Conduct a search
Full-text, vector, sparse vector, tensor, hybrid search.
Overview
This document offers guidance on conducting a search within Infinity.
Full-text search
Work modes for full-text index
A full-text index must be built to perform a full-text search, and this index operates in two modes:
- Real-time mode - If created immediately after a table is created, a full-text index will be built on ingested data in real time, accumulating posting data within memory and flushing it to disk when a specified quota is reached.
- Offline mode - For data inserted before the creation of a full-text index, index will be built in offline mode using external sorting.
Tokenizer
When creating a full-text index, you are required to specify a tokenizer/analyzer, which will be used for future full-text searches on the same column(s). Infinity has many built-in tokenizers. Except for the Ngram analyzer and the default standard analyzer, all other analyzers require dedicated resource files. Please download the appropriate files for your chosen analyzer from this link and save it to the directory specified by resource_dir in the configuration file.
[resource]
# Directory for Infinity's resource files, including dictionaries to be used by analyzers
resource_dir = "/usr/share/infinity/resource"

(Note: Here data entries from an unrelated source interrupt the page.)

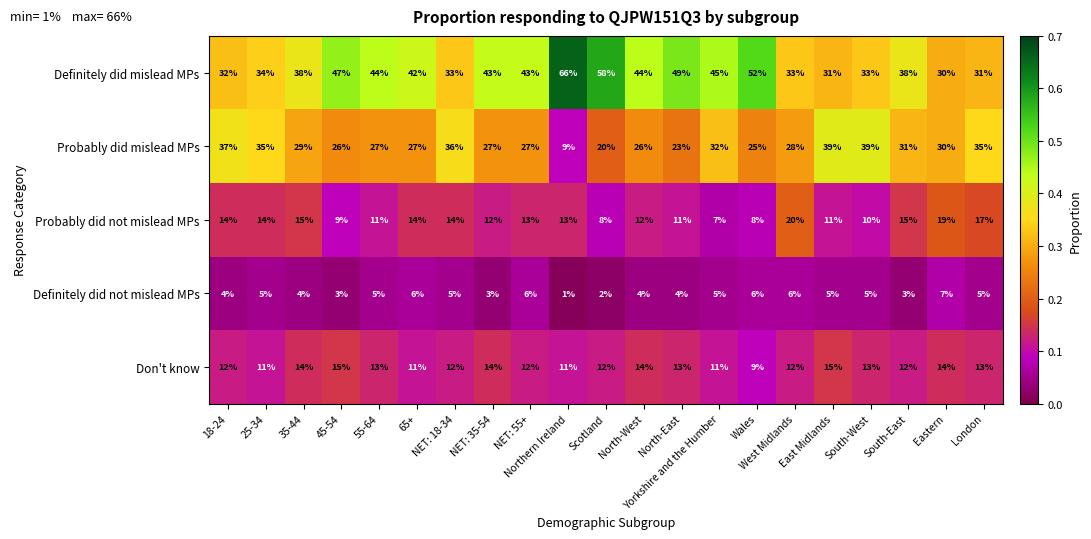

Rank the series by their maximum value, from highest to lowest.

Definitely did mislead MPs, Probably did mislead MPs, Probably did not mislead MPs, Don't know, Definitely did not mislead MPs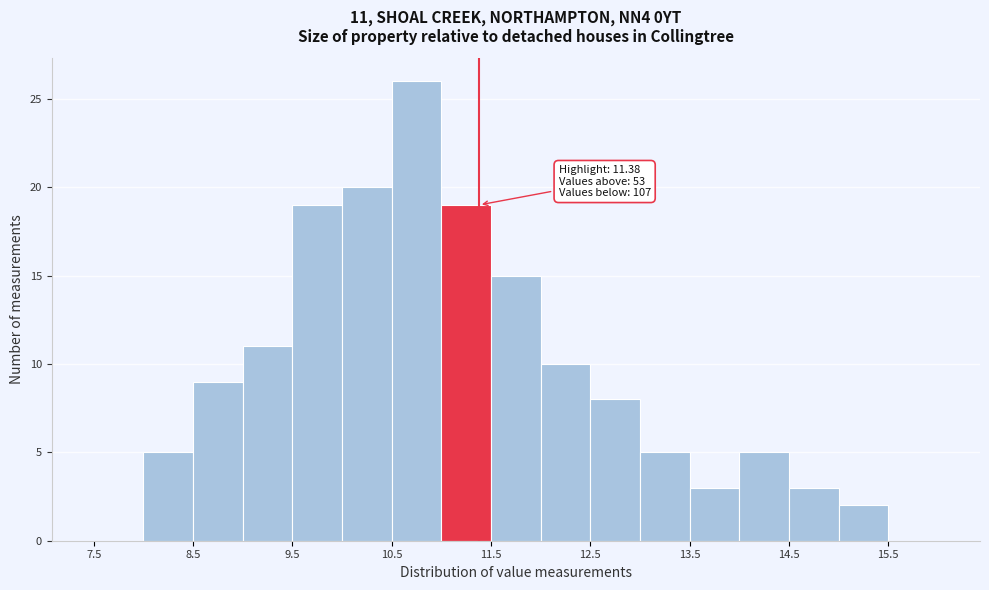

Which range on the x-axis has the tallest bar?

10.5 to 11.0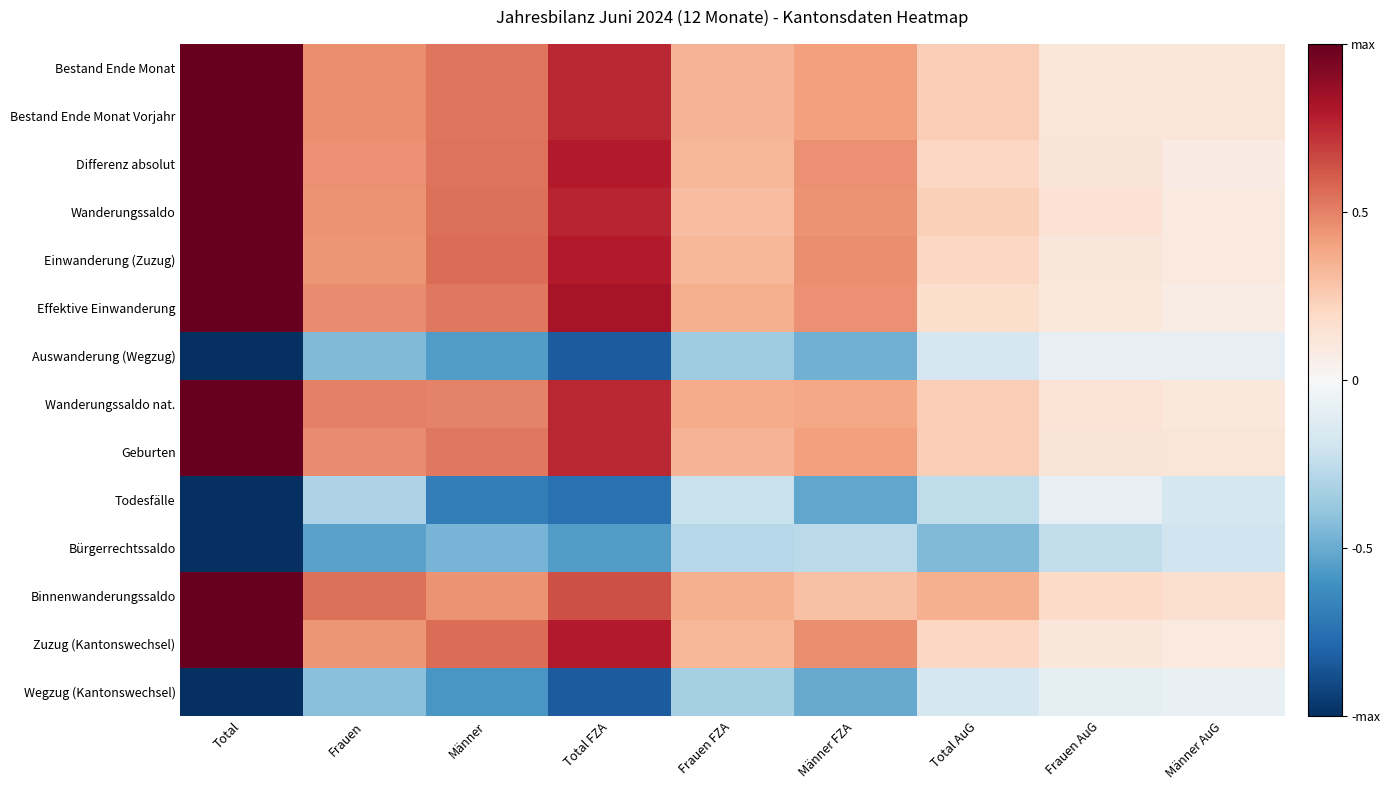

Reading left to right, what are all the values shown in this chart?

Bestand Ende Monat: Total=1.0	Frauen=0.5	Männer=0.5	Total FZA=0.8	Frauen FZA=0.3	Männer FZA=0.4	Total AuG=0.2	Frauen AuG=0.1	Männer AuG=0.1
Bestand Ende Monat Vorjahr: Total=1.0	Frauen=0.5	Männer=0.5	Total FZA=0.8	Frauen FZA=0.3	Männer FZA=0.4	Total AuG=0.2	Frauen AuG=0.1	Männer AuG=0.1
Differenz absolut: Total=1.0	Frauen=0.5	Männer=0.5	Total FZA=0.8	Frauen FZA=0.3	Männer FZA=0.5	Total AuG=0.2	Frauen AuG=0.1	Männer AuG=0.1
Wanderungssaldo: Total=1.0	Frauen=0.5	Männer=0.5	Total FZA=0.8	Frauen FZA=0.3	Männer FZA=0.5	Total AuG=0.2	Frauen AuG=0.1	Männer AuG=0.1
Einwanderung (Zuzug): Total=1.0	Frauen=0.4	Männer=0.6	Total FZA=0.8	Frauen FZA=0.3	Männer FZA=0.5	Total AuG=0.2	Frauen AuG=0.1	Männer AuG=0.1
Effektive Einwanderung: Total=1.0	Frauen=0.5	Männer=0.5	Total FZA=0.8	Frauen FZA=0.4	Männer FZA=0.5	Total AuG=0.2	Frauen AuG=0.1	Männer AuG=0.1
Auswanderung (Wegzug): Total=-1.0	Frauen=-0.4	Männer=-0.6	Total FZA=-0.8	Frauen FZA=-0.4	Männer FZA=-0.5	Total AuG=-0.2	Frauen AuG=-0.1	Männer AuG=-0.1
Wanderungssaldo nat.: Total=1.0	Frauen=0.5	Männer=0.5	Total FZA=0.8	Frauen FZA=0.4	Männer FZA=0.4	Total AuG=0.2	Frauen AuG=0.1	Männer AuG=0.1
Geburten: Total=1.0	Frauen=0.5	Männer=0.5	Total FZA=0.8	Frauen FZA=0.3	Männer FZA=0.4	Total AuG=0.2	Frauen AuG=0.1	Männer AuG=0.1
Todesfälle: Total=-1.0	Frauen=-0.3	Männer=-0.7	Total FZA=-0.7	Frauen FZA=-0.2	Männer FZA=-0.5	Total AuG=-0.3	Frauen AuG=-0.1	Männer AuG=-0.2
Bürgerrechtssaldo: Total=-1.0	Frauen=-0.5	Männer=-0.5	Total FZA=-0.6	Frauen FZA=-0.3	Männer FZA=-0.3	Total AuG=-0.4	Frauen AuG=-0.2	Männer AuG=-0.2
Binnenwanderungssaldo: Total=1.0	Frauen=0.5	Männer=0.5	Total FZA=0.6	Frauen FZA=0.4	Männer FZA=0.3	Total AuG=0.4	Frauen AuG=0.2	Männer AuG=0.2
Zuzug (Kantonswechsel): Total=1.0	Frauen=0.4	Männer=0.6	Total FZA=0.8	Frauen FZA=0.3	Männer FZA=0.5	Total AuG=0.2	Frauen AuG=0.1	Männer AuG=0.1
Wegzug (Kantonswechsel): Total=-1.0	Frauen=-0.4	Männer=-0.6	Total FZA=-0.8	Frauen FZA=-0.3	Männer FZA=-0.5	Total AuG=-0.2	Frauen AuG=-0.1	Männer AuG=-0.1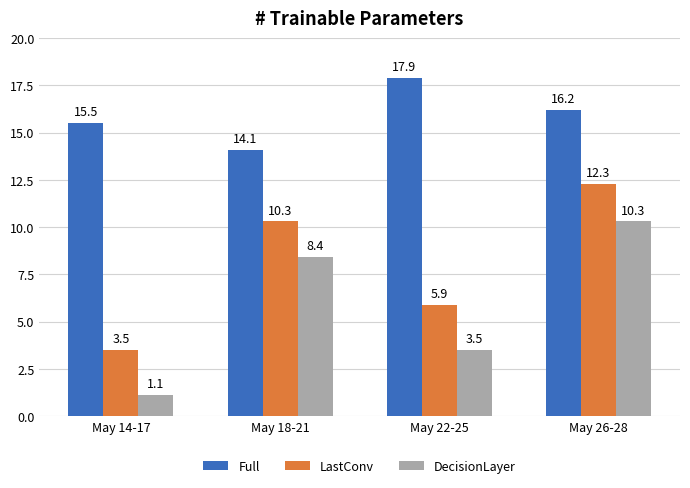

Which series has the widest spread of values?

DecisionLayer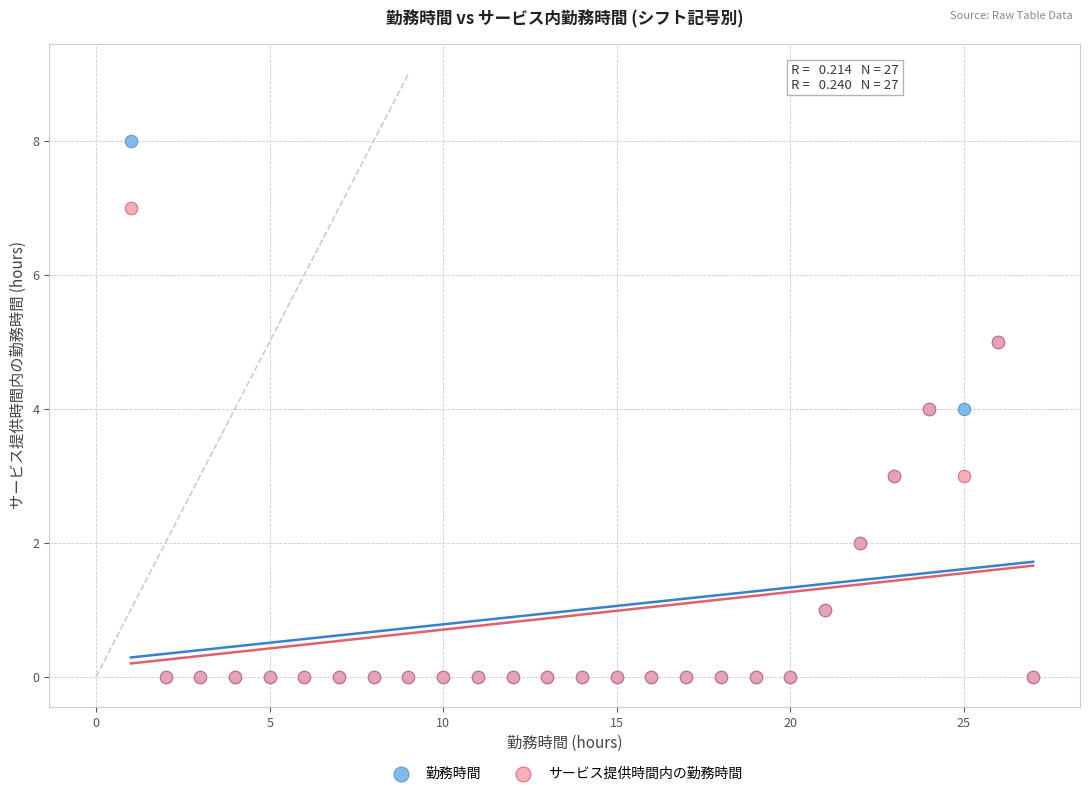

What are all the series names shown in the legend?

勤務時間, サービス提供時間内の勤務時間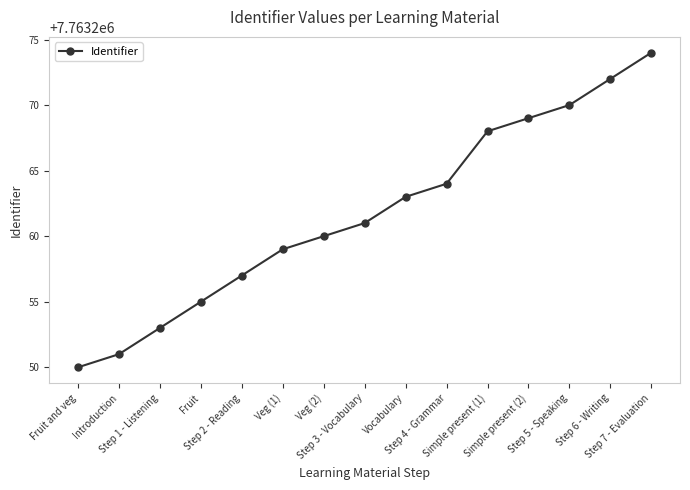

True or false: the data has more than 0 interior local peaks.

False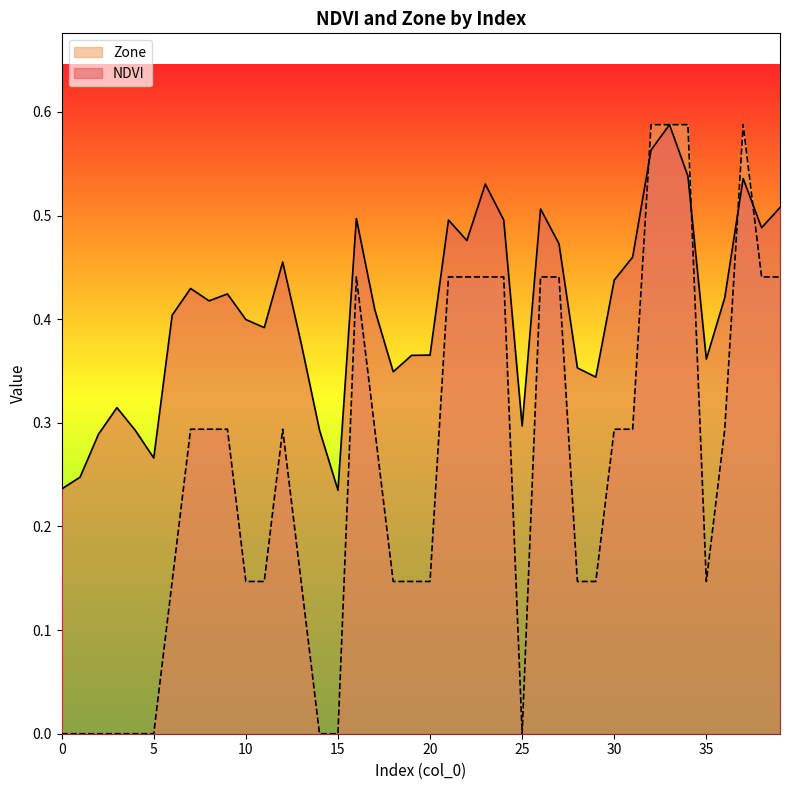

What is the value of the NDVI point at the 33rd from the left?

0.6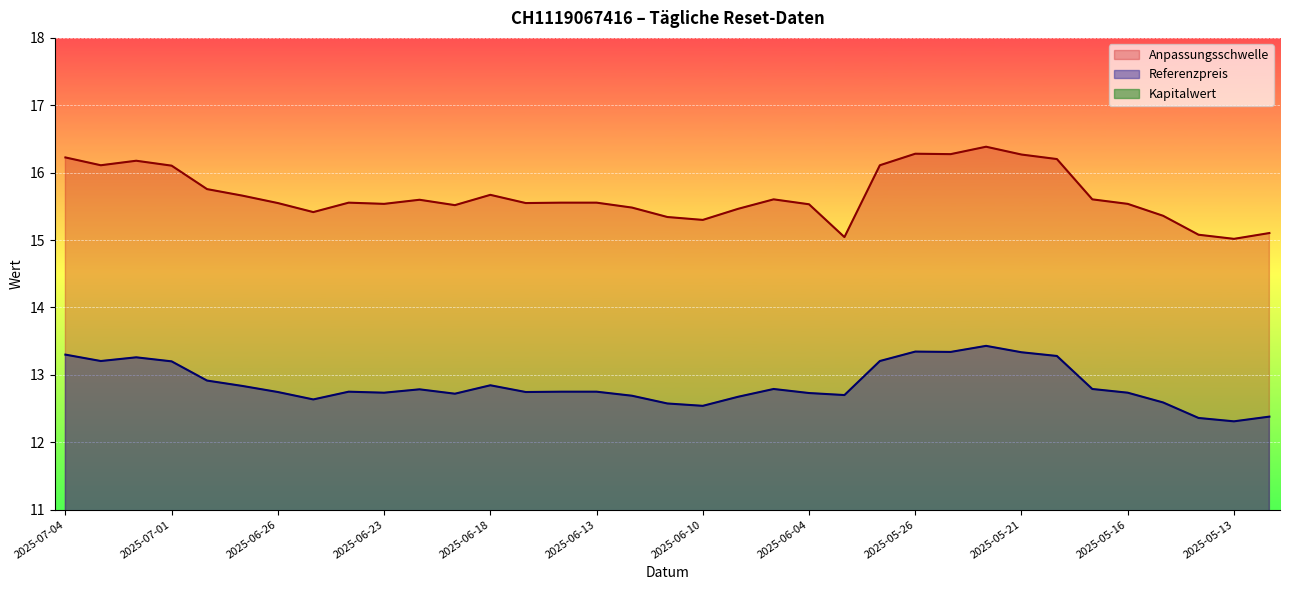

What is the average value of the Kapitalwert series?

1.5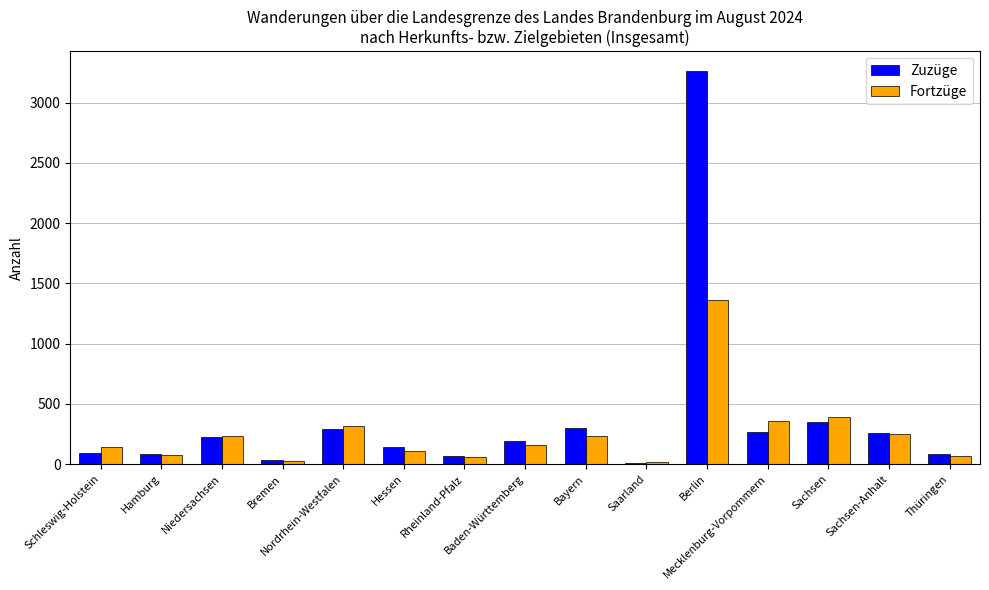

What is the value of the Fortzüge bar at the 8th from the left?

159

The following are Infinity's built-in analyzers/tokenizers.
Standard analyzer
The standard analyzer is the default tokenizer and works best with Latin characters. It uses stemmer before outputting tokens segmented by white space, and English is the default stemmer. To specify a stemmer for a different language, use "standard-xxx", where xxx is the language to use.
Supported language stemmers include: Danish, Dutch, English, Finnish, French, German, Hungarian, Italian, Norwegian, Porter, Portuguese, Romanian, Russian, Spanish, Swedish, and Turkish.
Ngram analyzer
A definition of N-gram can be found on wikipedia. Use "ngram-x" to select the Ngram analyzer, where x represents the value of N. For example, a common choice for full-text searches in code is "ngram-3".
Simplified Chinese analyzer
Use "chinese" to select the simplified Chinese analyzer, which is a wrapper of Jieba analyzer. Use "chinese-fine" to output fine-grained analyzer results.
Traditional Chinese analyzer
Use "traditional" to select the traditional Chinese analyzer, which essentially converts simplified Chinese into traditional Chinese based on the outputs of the Jieba analyzer.
Japanese analyzer
Use "japanese" to select the Japanese analyzer, which is a wrapper of mecab.
Korean analyzer
Use "korean" to select the Korean tokenizer, which is a wrapper of mecab but uses a different Korean dictionary.